Big Data – A Big Opportunity for Telecom Players

Today with sharp increase in online and mobile shopping with use of Apps, telecom companies have access to consumer buying behaviours and preference which are actually being used with real time geo-location and social network analysis to target consumers. Hmmm.

5 Reasons Why Big Data Will Crush Big Research

Traditional marketing research or “big research” focuses disproportionately on data collection.  This mentality is a hold-over from the industry’s early post-WWII boom –when data was legitimately scarce.  But times have changed dramatically since Sputnik went into orbit and the Ford Fairlane was the No. 1-selling car in America.

Here is why big data is going to win.

Reason 1: Big research is just too small…Reason 2 : Big research lacks relevance… Reason 3: Big research doesn’t handle complexity well… Reason 4: Big research’s skill sets are outdated…  Reason 5: Big research lacks the will to change…

I know “market researchers” who fit the profile in this Forbes article, and who are more or less lost in the face of the new extent of data and techniques for its analysis. On the other hand, I hear from the grapevine that many executives and managers can’t really see what the Big Data guys in their company are doing. There are success stories on the Internet (see the previous post here, for example), but this may be best case.
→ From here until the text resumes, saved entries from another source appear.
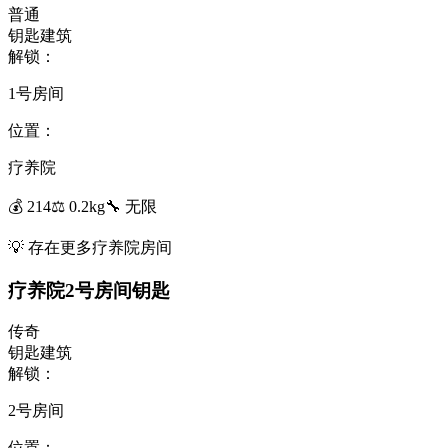
普通
钥匙
建筑
解锁：
1号房间
位置：
疗养院
💰
214
⚖️
0.2
kg
🔧
无限
💡
存在更多疗养院房间
疗养院2号房间钥匙
传奇
钥匙
建筑
解锁：
2号房间
位置：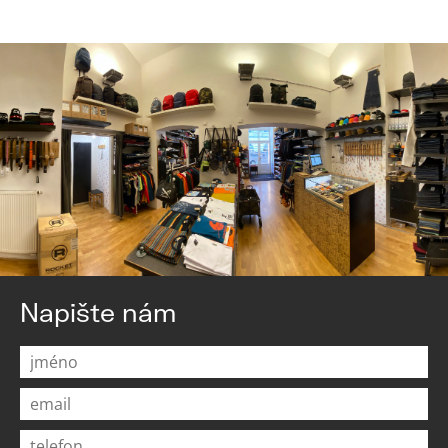
Napište nám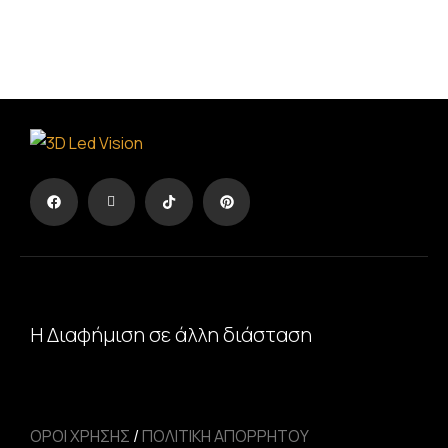
Η Διαφήμιση σε άλλη διάσταση
ΟΡΟΙ ΧΡΗΣΗΣ
/
ΠΟΛΙΤΙΚΗ ΑΠΟΡΡΗΤΟΥ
Worst case is a company splurges on the hardware to implement Big Data analytics, and the team just comes up with gibberish – very hard to understand relationships with no apparent business value.

Some 2013 Recaps

Top Scientific Discoveries of 2013

Humankind goes interstellar ..Genome editing ..Billions and billions of Earths

exoplanets-660x326

Global warming: a cause for the pause ..See-through brains ..Intergalactic Neutrinos ..A new meat-eating mammal

olinguito

Pesticide controversy grows ..Making organs from stem cells ..Implantable electronics ..Dark matter shows up — or doesn’t ..Fears of the fathers

The 13 Most Important Charts of 2013

TopCharts

And finally, a miscellaneous item. Hedge funds apparently do beat the market, or at least companies operating in the tail of the performance distribution show distinctive characteristics.

How do Hedge Fund “Stars” Create Value? Evidence from Their Daily Trades

I estimate hedge fund performance by computing calendar-time transaction portfolios (see, e.g., Seasholes and Zhu, 2010) with holding periods ranging from 21 to 252 days. Across all holding periods, I find no evidence that the average or median hedge fund outperforms, after accounting for trading commissions. However, I find significant evidence of outperformance in the right-tail of the distribution. Specifically, bootstrap simulations indicate that the annual performance of the top 10-30% of hedge funds cannot be explained by luck. Similarly, I find that superior performance persists. The top 30% of hedge funds outperform by a statistically significant 0.25% per month over the subsequent year. In sharp contrast to my hedge fund findings, both bootstrap simulations and performance persistence tests fail to reveal any outperformance among non-hedge fund institutional investors….

My remaining tests investigate how outperforming hedge funds (i.e., “star” hedge funds) create value. My main findings can be summarized as follows. First, star hedge funds’ profits are concentrated over relatively short holding periods. Specifically, more than 25% (50%) of star hedge funds’ annual outperformance occurs within the first month (quarter) after a trade. Second, star hedge funds tend to be short-term contrarians with small price impacts. Third, the profits of star hedge funds are concentrated in their contrarian trades. Finally, the performance persistence of star hedge funds is substantially stronger among funds that follow contrarian strategies (or funds with small price impacts) and is not at all present for funds that follow momentum strategies (or funds with large price impacts).